Command (m for help):
Enter the command n
to create a new partition, it should be a primary partition, number 1 and use the default start and end (just press enter) which should use the full disk size by default.
Once done, enter w
to write the partitions to disk; nothing will be actioned on the disk until the write operation is issued.
Now the drive will have a partition number 1, so if the drive was vda
, the partition should be vda1
.
Filesystem
Next we need to format the partition with a filesystem. We’ll use ext4 which is the current favourite for features and compatibility.
TIP: Be sure to set the path to the name of the partition we created above in fdisk. In the case of the example above, it would be vdb1
making the full command mkfs.ext4 /dev/vdb1
.
mkfs.ext4 /dev/<partition>
Partition UUID
Next we need to grab the UUID of the partition we created above. The reason we use the UUID rather than the device name or partition name is that the UUID doesn’t change, but adding or removing drives from the machine could rename or reorder existing drive letters, which will break things for us!
There are a bunch of ways to grab the UUID for the partition, my favourite is blkid
, but one could also use lsblk -f
, the important part is to be clear which drive you’re looking for. In our case it’s the parition we created above and just used to make the filesystem. In the case of my example above vda1
.
blkid | grep vda1
/dev/vda1: UUID="be5da11f-6a49-4f7e-8496-0e47e745d941" BLOCK_SIZE="4096" TYPE="ext4" PARTUUID="1c5175d1-01"
Because we used grep
to select the correct drive in the output, there should only be a single line. If there is no output, try running blkid
alone without the grep portion.
UDEV Rule
I’m going to reproduce the UDEV rule here in case those links above go bad, I’ll select the shorter rule from the comments;
KERNEL!="vdb[0-9]", GOTO="abort_rule"
ACTION=="add", RUN{program}+="/usr/bin/mkdir -p /mnt/data/supervisor/media/frigate", RUN{program}+="/usr/bin/systemd-mount --no-block --automount=no --collect /dev/disk/by-uuid/<your UUID goes here> /mnt/data/supervisor/media/frigate"
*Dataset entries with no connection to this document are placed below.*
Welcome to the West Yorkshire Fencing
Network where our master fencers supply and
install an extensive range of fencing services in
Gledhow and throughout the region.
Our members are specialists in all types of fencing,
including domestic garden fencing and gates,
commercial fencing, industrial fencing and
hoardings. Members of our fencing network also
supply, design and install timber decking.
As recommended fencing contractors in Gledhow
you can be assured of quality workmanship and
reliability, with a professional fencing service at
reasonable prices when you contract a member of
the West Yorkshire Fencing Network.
ACTION=="remove", RUN{program}+="/usr/bin/systemd-umount /mnt/data/supervisor/media/frigate", RUN{program}+="/usr/bin/rmdir /mnt/data/supervisor/media/frigate"
LABEL="abort_rule"
While SSHd into the HAOS VM, place the lines above into a file located at /etc/udev/rules.d/80-mount-additional-storage.rules
.
Replace the <your UUID goes here>
with the UUID we grabbed from above, don’t include the quotes if it has any.
There are unlikely to be many text editors installed in the VM so you may have to use
vi
.
To enter editing/writing mode, known as insert mode in
vi
, pressi
.
To write and exit in
vi
pressESC
then:wq<enter>
, that’s type: colon, w, q, <enter>
I prefer
vim
, for the record.
Finally, we should reload the UDEV rules so that the new rule is active;
udevadm control --reload-rules
Reboot.
Check everything worked
# df -h | grep vda1
/dev/vda1 884.8G 451.7M 839.3G 0% /mnt/data/supervisor/media/frigate
The df
command shows us filesystem usage, but it also tells us where certain drives are mounted. As we can see above, /dev/vda1
is mounted to /mnt/data/supervisor/media/frigate
.
That’s it we’re done. Frigate should now be writing its recording to the new drive.